Return every line of text from all of the entries below without any change, and omit the pictures from your answer.

> [Collection entries]:
☆ ☆ ☆ ☆ ☆ ☆ ☆
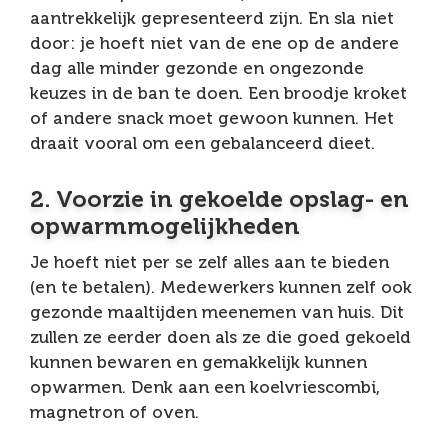
aantrekkelijk gepresenteerd zijn. En sla niet
door: je hoeft niet van de ene op de andere
dag alle minder gezonde en ongezonde
keuzes in de ban te doen. Een broodje kroket
of andere snack moet gewoon kunnen. Het
draait vooral om een gebalanceerd dieet.
2. Voorzie in gekoelde opslag- en
opwarmmogelijkheden
Je hoeft niet per se zelf alles aan te bieden
(en te betalen). Medewerkers kunnen zelf ook
gezonde maaltijden meenemen van huis. Dit
zullen ze eerder doen als ze die goed gekoeld
kunnen bewaren en gemakkelijk kunnen
opwarmen. Denk aan een koelvriescombi,
magnetron of oven.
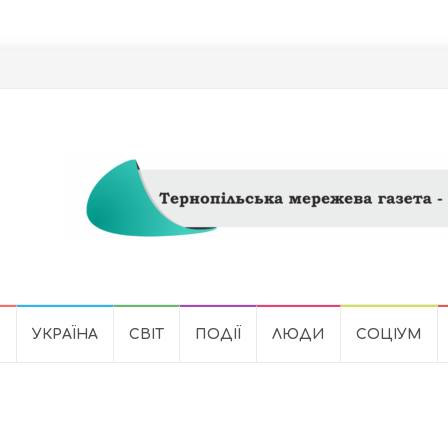
Ь
УКРАЇНА
СВІТ
ПОДІЇ
ЛЮДИ
СОЦІУМ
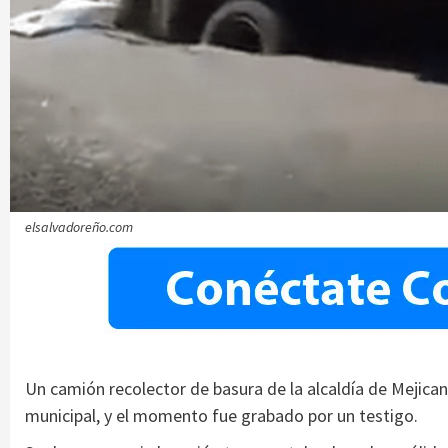
elsalvadoreño.com
Un camión recolector de basura de la alcaldía de Mejicano
municipal, y el momento fue grabado por un testigo.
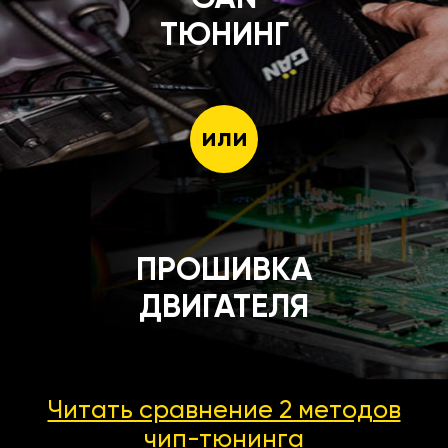
ТЮНИНГ
или
ПРОШИВКА
ДВИГАТЕЛЯ
Читать сравнение 2 методов
чип-тюнинга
☆ ☆ ☆ ☆ ☆ ☆ ☆
> [Answer to this problem]:
aantrekkelijk gepresenteerd zijn. En sla niet
door: je hoeft niet van de ene op de andere
dag alle minder gezonde en ongezonde
keuzes in de ban te doen. Een broodje kroket
of andere snack moet gewoon kunnen. Het
draait vooral om een gebalanceerd dieet.
2. Voorzie in gekoelde opslag- en
opwarmmogelijkheden
Je hoeft niet per se zelf alles aan te bieden
(en te betalen). Medewerkers kunnen zelf ook
gezonde maaltijden meenemen van huis. Dit
zullen ze eerder doen als ze die goed gekoeld
kunnen bewaren en gemakkelijk kunnen
opwarmen. Denk aan een koelvriescombi,
magnetron of oven.
Ь
УКРАЇНА
СВІТ
ПОДІЇ
ЛЮДИ
СОЦІУМ
elsalvadoreño.com
Un camión recolector de basura de la alcaldía de Mejicano
municipal, y el momento fue grabado por un testigo.
ТЮНИНГ
или
ПРОШИВКА
ДВИГАТЕЛЯ
Читать сравнение 2 методов
чип-тюнинга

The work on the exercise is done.